Из наблюдений лингвиста
1
– А что же вы, Александр… м-м-м… – голова Гидры зловещей опустил глаза в список, – …Сергеевич, в числе первых не зашли? Государственные экзамены сданы на отлично, красный диплом… Свободный, так сказать, диплом… – «Свободный» прозвучало так, словно выпускник-отличник – вольнодумец крамольный, который решил записаться в отряд анархистов или уже состоит в тайной секции народовольцев-бомбистов и даже уже подкрался с адским смертоносным издельем к карете государя-императора.
– Я так полагаю, что Александр обдумал моё предложение и согласится, – массивная, как сам стол, за которым восседала Гидра зловещая, пробасила Рахмиля Ахметовна, заведующая кафедрой педагогики и психологии родной «альма-матер».
– Вот как! – с интересом повернулся к ней голова. – На кафедру берёте?
– С удовольствием. Последняя курсовая работа Александра вполне может стать основой для кандидатской диссертации.
– Похвально!
Теперь голова Гидры зловещей повернулся к Александру и оглядел его с ног до головы.
Да, внешние параметры выпускника филологического отделения пединститута А.С. Шишкина вполне вписывались в стандарты облика аспиранта: осмысленный взгляд, хотя и с затаённой грустинкой, аккуратная причёска, без каких-то там новомодных патл, строгий тёмно-синий костюм, белая сорочка, скромный, аккуратно завязанный галстук, матовая чистота чёрных туфель… Разве что несколько длинноваты тёмные бакенбарды, наполовину скрывающие впалые щёки и вытягивающие без того худощавое лицо, но это не сильно бросается в глаза, если учесть рост – парень под два метра. Ещё бы эти усы мулявинские ему сбрить…
– Баскетбол? Волейбол? – спросил голова.
– Что, простите? – подал наконец голос и Представший пред Гидрой зловещей. Голос, отметила Гидра, подходящий для вещания прописных истин с трибун и преподавательской кафедры. А вот бакенбарды и усы – это, безусловно, укоротить…
– Каким видом спорта увлекаетесь? – Голову слегка покоробило. Да, краснодипломник, но перед грозной Гидрой вряд ли этично витать в каких-то там своих грёзах или размышлизмах.
– В наших сборных не играл, – тут же вставил член Гидры, доцент кафедры методики преподавания литературы в школе Иосиф Давидович Кацман, создатель и бессменный руководитель институтских команд по волейболу и баскетболу, пятидесятипятилетний колобок по прозвищу Живчик.
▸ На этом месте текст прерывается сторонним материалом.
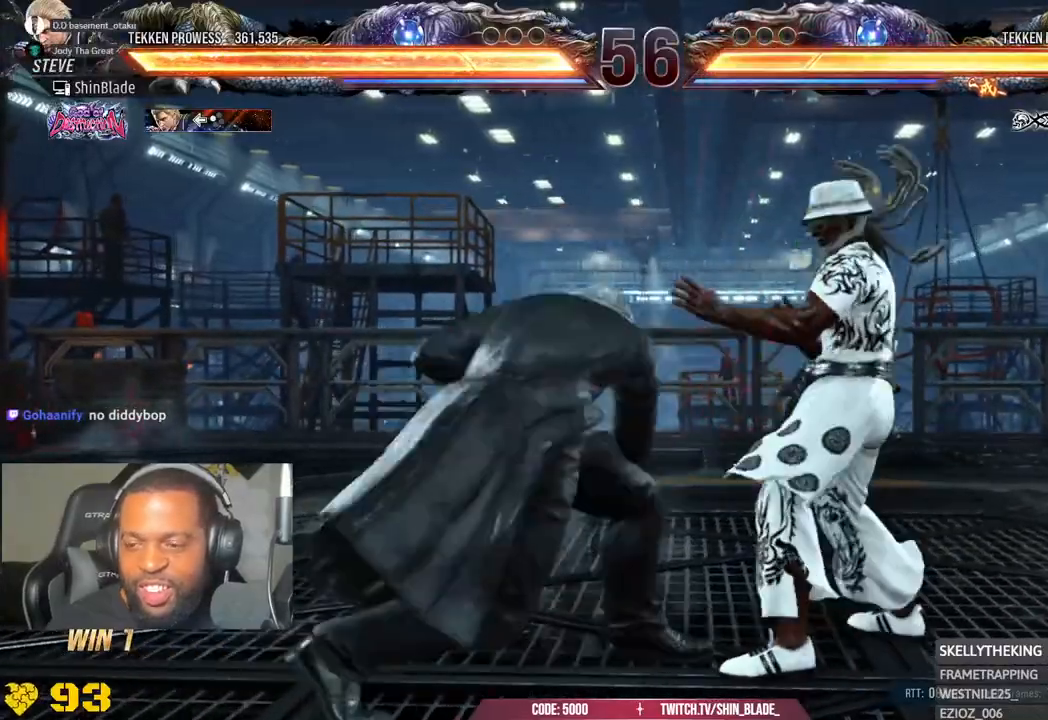
{"dt_ms": 500, "buttons": ["CROSS", "DPAD_UP", "DPAD_LEFT"], "left_stick": "center", "right_stick": "center", "events": [[117, "DPAD_LEFT", "up"], [317, "DPAD_LEFT", "down"], [333, "DPAD_UP", "down"], [367, "CROSS", "down"]]}
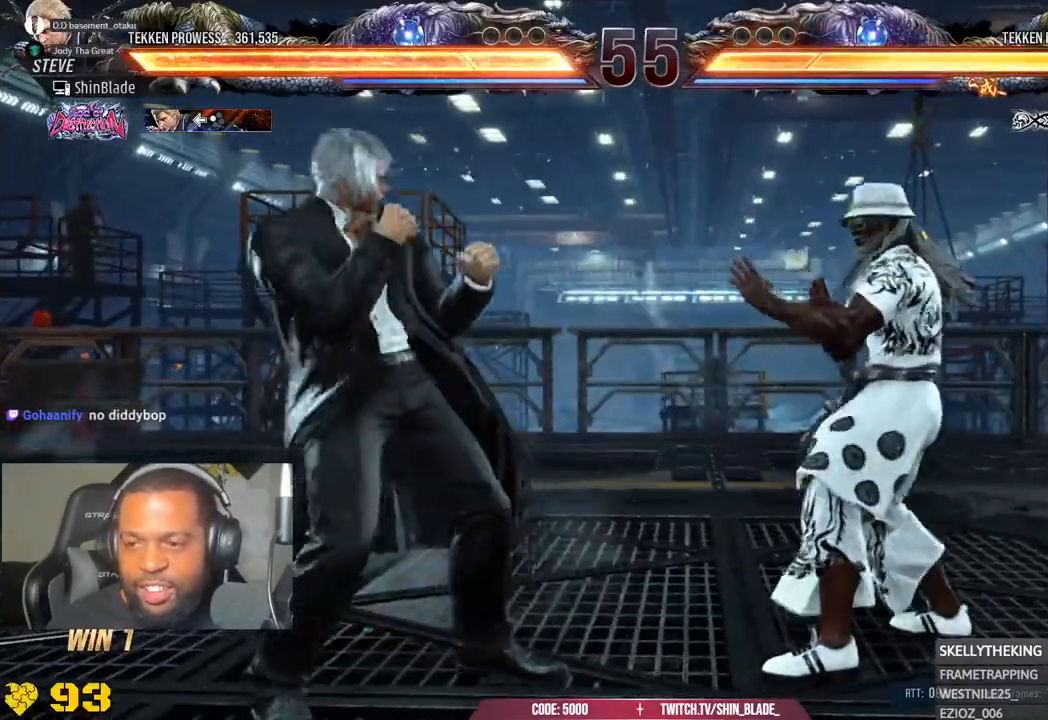
{"dt_ms": 1000, "buttons": ["DPAD_DOWN", "DPAD_LEFT"], "left_stick": "center", "right_stick": "center"}
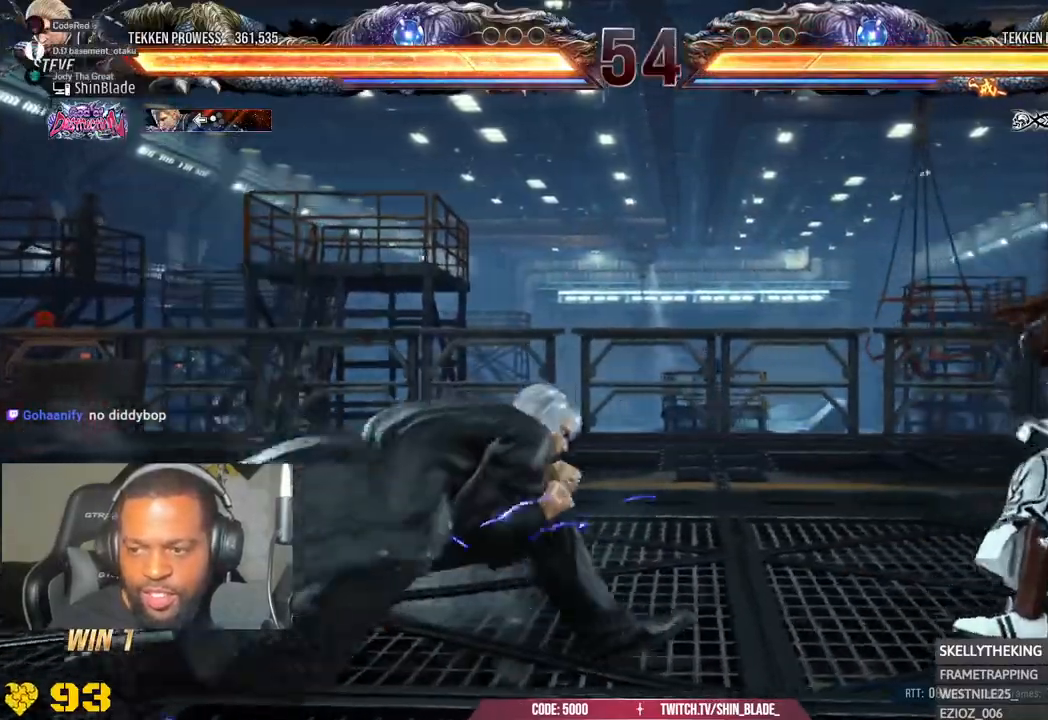
{"dt_ms": 500, "buttons": ["TRIANGLE", "DPAD_RIGHT"], "left_stick": "center", "right_stick": "center", "events": [[133, "DPAD_DOWN", "up"], [133, "DPAD_LEFT", "up"], [217, "DPAD_RIGHT", "down"], [283, "DPAD_RIGHT", "up"], [350, "DPAD_RIGHT", "down"], [417, "DPAD_RIGHT", "up"], [433, "DPAD_RIGHT", "down"], [500, "TRIANGLE", "down"]]}
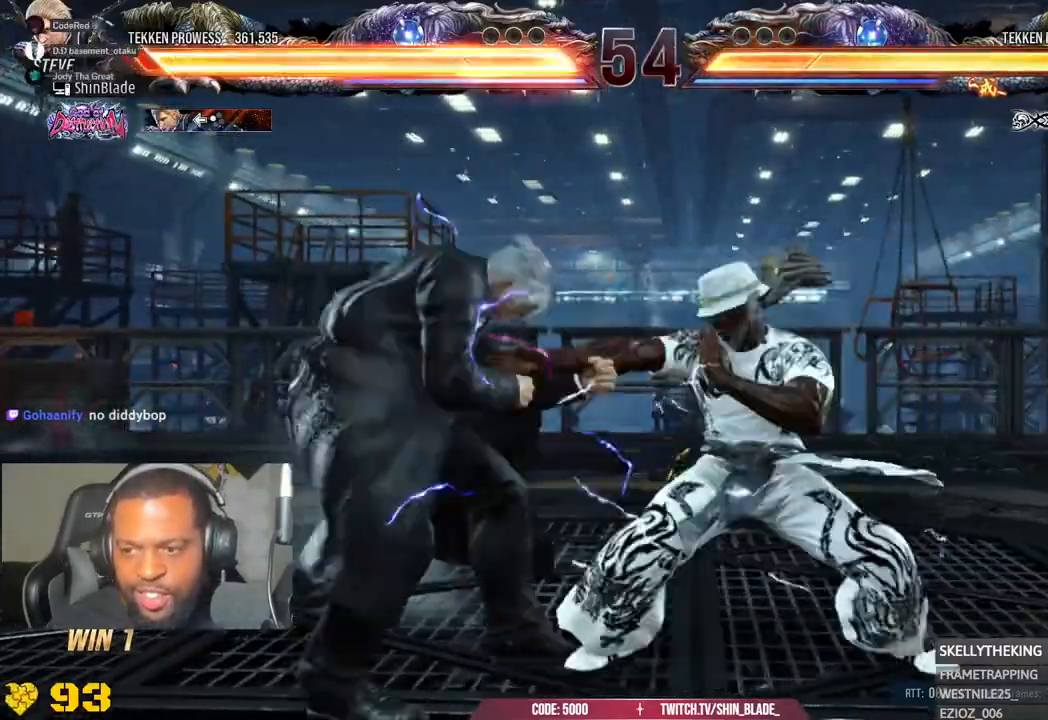
{"dt_ms": 500, "buttons": ["DPAD_LEFT"], "left_stick": "center", "right_stick": "center", "events": [[100, "DPAD_RIGHT", "up"], [150, "DPAD_LEFT", "down"], [150, "TRIANGLE", "up"]]}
Живчик категорически не любил всех, кто был выше его ростом, за исключением играющих в четырёх (двух мужских и двух женских) командах, которые он патронировал. А рослых девушек, волейболисток и баскетболисток, даже обожал. Если учесть, что природа наделила Кацмана только метром и шестьюдесятью сантиметрами, нетрудно представить, каково приходилось у него на зачётах и экзаменах тем, кто перерос эту планку.
– Александр у нас, Игорь Игоревич, и без того… – тут же властно изрекла, благосклонно оглядывая Шишкина, Валентина Ивановна Пугачёва, парторг историко-филологического факультета, профессор кафедры истории КПСС и заместитель головы Гидры зловещей. – С первого курса Александр у нас редактирует факультетскую литературную стенгазету, в художественной самодеятельности активно участвует. – Валентина Ивановна чуть-чуть приподняла двойной подбородок и тут же стала поразительно похожа на императрицу Екатерину Вторую, которую сволочные придворные портняжки для чего-то обрядили в жакет и юбку стального партийно-политического фасона.
– Похвально!
Глава опять оглядел выпускника с ног до головы. Но теперь во взгляде и тоне явно сквозил сарказм.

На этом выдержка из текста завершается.